Clan Mallardo, Pirozzi: “Tutti gli imprenditori pagavano e chi non lo faceva veniva portato nella cantina di Feliciano”

GIUGLIANO. Ha parlato tutta la mattina Giuliano Pirozzi interrogato dal pm Maria Cristina Ribera. Il pentito ha illustrato alla corte l’intero organigramma della cosca e parlato del suo ruolo all’interno del gruppo. In particolare si è discusso delle estorsioni agli imprenditori e l’imposizione delle tangenti. Alla sbarra presenti Mauro Moraca e Carlo D’Alterio. In videoconferenza Giuliano Amicone. Tutti imputati in questo processo insieme ad altre persone come Carlo De Cicco, Bernardino Diana, figlio di Silvio detto Dudù, Giancarlo Pirozzi, Raffaella Graziano e Giuseppe Taglialatela.

Secondo Pirozzi coloro che erano considerati interni pagavano solo il 2% su appalti e affari. Il clan infatti concedeva loro una sorta di beneficio. Gli esterni, ovvero i non affiliati, dovevano sborsare invece il 7%. Questi ultimi erano i più temuti. I capi temevano infatti che potessero denunciarli e farli scoprire. Se qualcuno non aveva intenzione di pagare, racconta il pentito: “veniva portato nella cantina di Feliciano”. A quanto pare con conseguenze immaginabili.

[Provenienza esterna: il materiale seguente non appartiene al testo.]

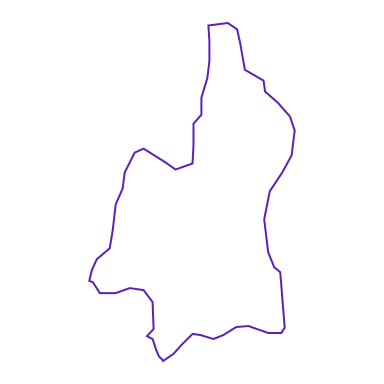 outline of Munkedal, Västra Götaland, Sweden
{"feature_id": "70781695B34337656625588", "entity_name": "Munkedal", "entity_type": "district", "adm_level": 2, "iso_a3": "SWE", "parent_name": "Sweden", "parent_adm1": "Västra Götaland", "projection": "mercator", "projection_center": [11.711, 58.612], "detail": "fine", "context": "isolated", "style": "outline", "palette": "violet", "viewbox_px": 384, "rotation_deg": 0, "n_neighbors": 0, "source": "geoboundaries", "source_scale": "gbopen_adm2", "svg_char_len": 902}
<svg xmlns="http://www.w3.org/2000/svg" viewBox="0 0 384 384"><path d="M284.7,327.7L281.2,284.1L280.2,272.2L274.2,267.2L268.2,252.2L264.2,219.3L269.8,191.2L282.2,172.6L291.6,155.4L294.7,130.5L290.0,116.5L277.6,102.5L265.1,91.6L263.6,80.7L262.1,79.8L244.9,69.8L240.2,43.3L237.1,29.3L227.7,23.0L208.4,25.5L209.4,40.9L209.4,60.9L207.4,77.8L201.4,97.7L201.4,114.7L193.5,123.7L193.5,145.6L192.5,163.5L175.5,169.5L165.6,162.5L154.6,155.6L143.6,148.6L134.7,152.6L124.7,172.5L122.7,188.4L115.7,204.4L112.7,230.3L109.7,248.3L96.8,259.2L91.8,270.2L89.3,281.0L92.8,282.1L99.8,293.1L105.7,293.1L115.7,293.1L129.7,288.1L143.6,290.1L152.6,302.1L153.6,329.0L147.0,336.1L152.6,339.1L156.2,350.0L158.9,356.3L162.5,359.9L163.0,361.0L173.5,353.9L181.5,344.9L192.5,334.0L200.4,335.0L213.4,339.0L223.4,335.0L236.3,327.0L248.3,326.0L268.2,333.0L281.2,333.0L284.7,327.7Z" fill="none" stroke="#5b21b6" stroke-width="2"/></svg>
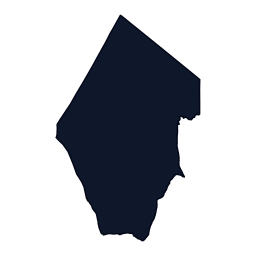 outline of Lushoto, Tanga, United Republic of Tanzania
{"feature_id": "72390352B30242417713864", "entity_name": "Lushoto", "entity_type": "district", "adm_level": 2, "iso_a3": "TZA", "parent_name": "United Republic of Tanzania", "parent_adm1": "Tanga", "projection": "natural_earth1", "projection_center": [38.469, -4.546], "detail": "fine", "context": "isolated", "style": "filled", "palette": "ink", "viewbox_px": 256, "rotation_deg": 0, "n_neighbors": 0, "source": "geoboundaries", "source_scale": "gbopen_adm2", "svg_char_len": 5280}
<svg xmlns="http://www.w3.org/2000/svg" viewBox="0 0 256 256"><path d="M56.3,137.6L57.9,139.3L58.8,140.3L63.0,144.3L65.9,148.4L68.0,151.4L71.2,159.0L72.3,161.8L72.9,163.2L74.4,167.2L74.5,167.6L74.9,168.7L76.8,174.0L78.2,176.2L79.4,178.0L80.6,180.0L82.0,182.3L84.1,187.0L86.4,197.6L86.5,197.7L86.6,198.0L86.6,198.3L86.6,198.6L87.0,198.8L87.4,199.1L87.3,199.3L87.3,199.6L87.3,199.9L87.5,200.0L87.8,200.1L87.9,200.3L87.9,200.5L87.9,200.9L88.0,201.0L88.5,201.0L88.8,201.2L88.9,201.4L89.0,201.7L89.2,202.1L89.4,202.4L89.6,202.7L89.7,203.0L89.9,203.1L90.1,203.3L90.2,203.5L90.3,203.7L90.4,204.0L90.6,204.2L90.9,204.4L91.1,204.8L91.3,204.9L91.6,205.1L91.7,205.4L91.9,206.0L92.1,207.1L92.4,207.9L92.8,208.7L93.6,210.0L94.6,211.2L95.4,212.2L96.1,213.2L96.6,214.5L96.8,215.2L97.0,216.5L97.3,217.6L97.5,219.0L97.9,220.5L98.2,222.1L98.2,223.6L98.7,225.3L98.9,226.8L99.4,228.4L100.0,229.9L100.6,231.5L101.1,232.8L101.6,233.5L103.1,234.2L103.5,234.7L103.5,234.8L103.8,234.9L104.2,234.6L104.3,234.6L104.5,234.6L105.0,234.5L105.5,234.4L105.9,234.2L106.4,234.1L107.0,233.9L107.8,233.7L108.5,233.6L108.9,233.6L109.4,233.6L110.1,233.6L111.0,233.6L111.7,233.7L112.8,233.9L114.7,233.9L115.9,233.7L116.6,233.6L117.0,233.6L117.3,233.6L117.7,233.7L118.0,233.9L118.5,234.0L118.8,234.0L119.1,234.1L119.4,234.3L119.8,234.6L120.2,234.5L120.5,234.3L120.9,234.2L121.5,234.0L121.9,233.8L122.5,233.6L123.2,233.5L123.8,233.3L124.4,233.2L124.8,233.1L125.3,233.1L125.8,233.0L126.4,232.9L127.0,232.9L127.4,232.8L127.7,232.8L128.2,232.8L128.5,232.9L128.9,232.9L129.3,233.1L129.9,233.3L130.4,233.3L131.0,233.3L131.8,233.3L132.5,233.3L133.1,234.2L133.7,235.8L134.3,236.0L135.2,236.6L136.4,237.3L136.5,237.4L137.1,237.9L137.7,238.5L138.5,238.8L139.4,239.0L140.2,239.3L140.9,239.7L141.2,240.0L141.6,240.2L141.8,240.5L142.1,240.6L142.6,240.6L142.9,240.6L143.1,240.6L144.3,239.7L144.5,239.4L145.3,238.6L145.7,237.7L146.0,237.5L146.5,237.2L146.8,236.6L147.9,235.3L148.4,234.6L148.6,233.7L148.7,232.5L149.0,231.0L149.3,229.5L149.8,227.8L150.3,226.0L151.1,224.4L151.7,223.1L152.0,221.9L152.6,221.0L153.6,219.3L154.3,217.5L155.0,215.4L155.5,213.6L156.1,210.2L156.5,208.3L156.8,207.3L156.8,206.1L156.9,205.7L156.9,204.7L156.9,203.8L156.8,203.0L156.7,202.1L156.7,201.1L156.9,200.2L157.2,199.6L157.6,199.2L157.9,199.0L158.5,198.7L159.2,198.4L159.9,198.2L160.6,197.8L161.2,197.5L161.7,197.2L162.1,197.0L162.4,196.8L162.8,196.4L163.1,196.0L163.3,195.4L163.7,194.7L163.9,194.2L163.9,193.9L164.1,193.3L164.3,192.6L164.6,192.3L165.0,192.0L165.2,191.5L165.4,190.9L165.7,190.5L166.0,190.3L166.2,190.0L166.2,189.7L166.4,189.2L166.7,188.8L166.9,188.3L167.0,187.6L167.2,186.9L167.4,186.4L167.7,186.0L168.0,185.6L168.3,185.0L168.6,184.5L168.9,184.1L169.3,183.6L169.6,183.0L169.5,182.5L169.6,181.8L169.7,181.4L169.9,180.9L170.1,180.5L170.6,180.1L171.0,179.7L171.5,179.4L171.8,179.0L172.4,178.4L172.7,177.9L173.0,177.4L173.3,177.1L173.9,176.3L174.6,175.8L174.9,175.4L175.3,174.8L175.6,174.2L175.8,174.1L176.3,174.4L176.7,174.5L177.1,174.4L177.5,174.4L178.2,174.5L178.9,174.7L179.3,174.7L179.7,174.9L180.1,174.9L180.7,175.1L181.4,175.3L181.7,175.7L182.0,175.9L182.6,176.5L183.4,176.7L183.9,176.8L184.2,176.9L184.3,176.5L183.8,175.7L183.4,175.0L182.8,174.0L182.1,172.2L181.7,171.5L181.1,170.5L180.5,169.3L180.0,168.1L179.4,167.0L179.0,165.7L178.9,164.9L178.8,164.4L178.9,163.8L178.8,163.1L178.8,161.9L178.9,161.1L179.0,160.1L178.8,159.0L179.0,158.1L179.0,157.4L178.8,156.6L178.6,155.7L178.6,154.9L178.5,154.0L178.3,153.0L178.2,152.6L178.2,152.4L178.1,152.0L177.8,150.8L177.6,149.5L177.4,148.3L177.1,147.1L176.9,145.7L177.0,144.5L177.1,143.3L177.1,142.2L177.0,140.7L177.1,139.2L177.0,137.9L177.1,136.9L177.1,135.5L177.4,133.7L177.4,132.4L177.5,130.8L177.4,128.9L177.4,126.1L177.4,125.3L177.7,124.0L178.0,123.9L178.5,124.1L178.8,124.3L179.1,124.2L179.1,123.8L178.9,123.2L178.4,122.7L178.1,122.2L178.3,121.6L178.6,121.1L179.0,120.5L179.5,120.1L179.8,119.5L180.0,119.1L180.0,118.8L179.8,118.3L179.5,117.5L179.9,117.2L180.1,116.7L180.5,116.4L180.8,116.1L181.4,116.1L181.7,116.5L182.1,116.7L182.4,116.4L182.7,116.4L182.9,116.6L183.2,116.8L183.3,117.2L183.4,117.8L183.6,118.1L183.8,118.0L184.2,117.7L184.8,117.5L185.5,117.3L186.0,117.2L186.5,117.5L186.8,117.7L187.3,118.1L187.6,118.4L188.0,118.8L188.4,119.1L189.2,119.5L189.9,119.6L190.3,119.5L190.9,119.5L191.2,119.7L191.5,119.6L191.5,119.1L191.6,118.9L191.8,118.7L192.3,118.6L192.4,118.3L192.7,117.8L192.8,117.8L193.1,117.6L193.4,117.3L193.7,117.4L194.1,117.4L194.6,117.0L194.8,116.5L194.8,116.0L194.7,115.4L194.9,115.3L195.9,114.9L196.4,114.6L196.7,114.2L197.0,114.5L197.3,114.6L197.6,114.5L198.1,114.6L198.6,114.7L198.8,114.8L199.2,114.4L199.6,114.0L199.6,101.8L199.5,89.3L199.7,79.6L198.6,78.6L198.2,78.3L164.7,51.0L155.3,43.4L143.1,33.5L142.1,32.7L139.9,30.9L131.5,24.2L125.9,19.6L121.7,16.2L120.5,15.4L120.4,15.4L112.7,29.2L110.8,32.4L110.5,33.0L109.9,34.0L106.7,40.4L106.6,40.5L105.3,43.0L104.6,44.3L103.3,46.5L100.5,51.7L98.5,55.2L96.0,59.7L94.3,62.9L91.6,67.7L83.8,81.3L76.6,93.3L73.5,98.8L70.5,104.1L67.3,108.9L64.1,113.7L61.0,118.4L60.9,118.4L59.0,121.5L57.4,124.0L57.2,124.7L57.1,125.7L57.3,126.9L57.3,129.7L57.2,130.8L57.2,132.3L57.1,133.5L57.1,134.8L56.9,135.4L57.0,135.5L56.8,136.0L56.6,136.7L56.3,137.4L56.4,137.5L56.3,137.6Z" fill="#0f172a" stroke="#020617" stroke-width="1.5"/></svg>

Tra le altre è emersa un’altra curiosità. Secondo Pirozzi spesso e volentieri i gregari imponevano ai tabaccai di intestare a loro le vincite di superenalotto e totip per giustificare i contanti in loro possesso. Incalzato dall’avvocato Antonio Giuliano Russo però Pirozzi non ha saputo svelare in che modo poi il clan entrasse in contatto con i reali vincitori di grosse somme. Il pentito è stato poi interrogato dagli altri avvocati della difesa alcuni dei quali lo hanno incalzato sui suoi problemi di droga. “Ne ho fatto uso per un anno e mi sono fermato prima del matrimonio” ha spiegato.